US spends a record $17.9 bn on military aid to Israel since Oct 7 last year

The US has spent a record $17.9 billion on military aid to Israel since the war in Gaza began last October 7 and led to escalating conflict around the Middle East, according to a report for Brown University’s Costs of War project, released on the anniversary of Hamas’ attacks on Israel.

 

An additional $4.86 billion has gone into the stepped-up US military operations in the region since the October 7, 2023, attacks, researchers said in findings first provided to The Associated Press. That includes the costs of a Navy-led campaign to quell strikes on commercial shipping by Yemen’s Houthis, who are carrying them out in solidarity with the fellow Iranian-backed group Hamas.

It’s the longest war between Israelis and Arabs since the end of the conflict that set the boundaries of the Israeli state in 1949. It is also by far the deadliest. More than 1,500 Israelis have been killed, mostly during Hamas’s attack on October 7 last year, and roughly 250 others were abducted. More than 40,000 Palestinians have been killed in Israel’s counterattack, which began with one of the most intense bombardments ever recorded in modern warfare, reported The New York Times.

A wider, multifront war between Israel and Hamas’s regional allies is now unfolding – most recently with Israel’s invasion of Lebanon and Iran’s bombardment of Israel – but the core of the conflict remains the original battle between Hamas and Israel, and the almost Sisyphean challenge of ending it.

The Brown University report – completed before Israel opened the second front against Iran-backed Hezbollah militants in Lebanon late last month – is one of the first tallies of estimated US costs as the Joe Biden administration backs Israel in its conflicts in Gaza and Lebanon and seeks to contain hostilities by Iran-allied armed groups in the region.

The financial toll is on top of the cost in human lives: Hamas militants killed more than 1,200 people in Israel a year ago and took others hostage. Israel’s retaliatory offensive has killed nearly 42,000 people in Gaza, according to the territory’s Health Ministry, which does not distinguish between civilians and combatants in its count.

At least 1,400 people in Lebanon, including Hezbollah fighters and civilians, have been killed since Israel greatly expanded its strikes in that country in late September.

The financial costs of the war in the Middle East were calculated by Linda J Bilmes, a professor at Harvard’s John F Kennedy School of Government, who has assessed the full costs of US wars since the September 11, 2001, attacks, and fellow researchers William D Hartung and Stephen Semler.

Israel, a protege of the US since its 1948 founding, is the biggest recipient of American military aid in history, getting $251.2 billion in inflation-adjusted dollars since 1959, the report says. The $17.9 billion spent since October 7, 2023 is by far the most military aid sent to Israel in one year. The US committed to providing billions in military assistance to Israel and Egypt each year when they signed their 1979 US-brokered peace treaty, and an agreement since the Obama administration set the annual amount for Israel at $3.8 billion through 2028.
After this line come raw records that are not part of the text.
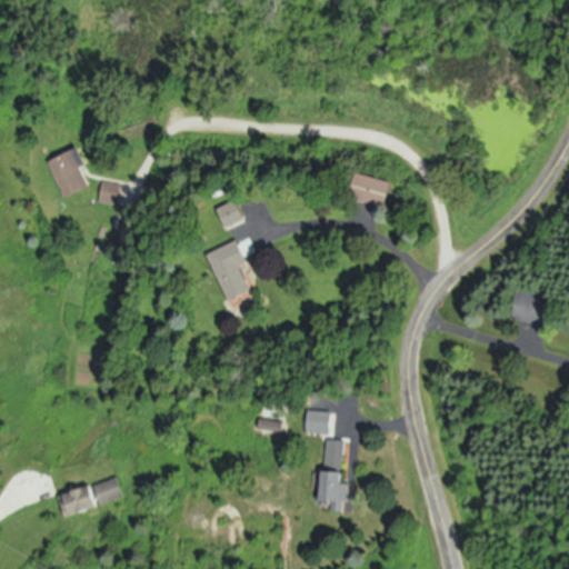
[(66,199),(90,187),(81,168),(87,166),(79,148),(48,162),(66,199)]
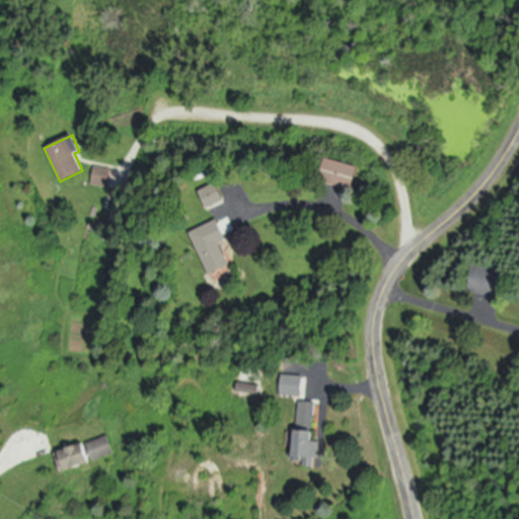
[(358,167),(325,158),(319,181),(352,191),(358,167)]
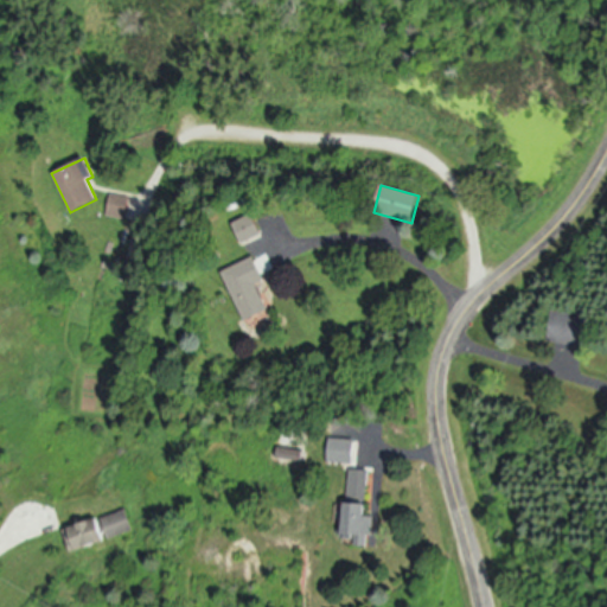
[(126,221),(131,198),(110,193),(106,217),(126,221)]
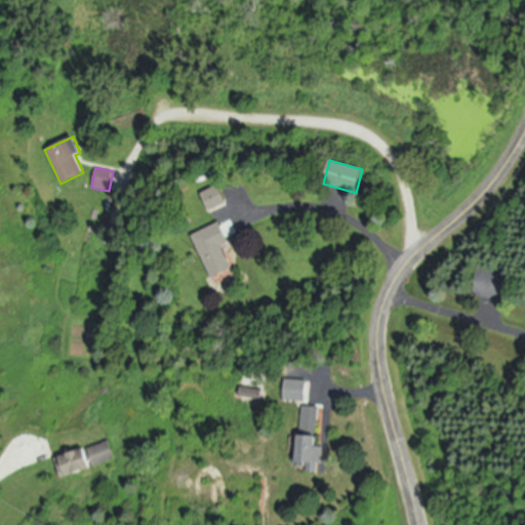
[(202,192),(209,211),(227,205),(219,186),(202,192)]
The US aid since the Gaza war started includes military financing, arms sales, at least $4.4 billion in drawdowns from US stockpiles and hand-me-downs of used equipment.

Unlike the United States’ publicly documented military aid to Ukraine, it was impossible to get the full details of what the US has shipped Israel since last October 7, so the $17.9 billion for the year is a partial figure, the researchers said. They cited Biden administration “efforts to hide the full amounts of aid and types of systems through bureaucratic maneuvering”.

Funding for the key US ally during a war that has exacted a heavy toll on civilians has divided Americans during the presidential campaign. But support for Israel has long carried weight in US politics, and Biden said on Friday that “no administration has helped Israel more than I have”.

The Biden administration has bolstered its military strength in the region since the war in Gaza started, aiming to deter and respond to any attacks on Israeli and American forces. Those additional operations cost at least $4.86 billion, the report said, not including beefed-up US military aid to Egypt and other partners in the region.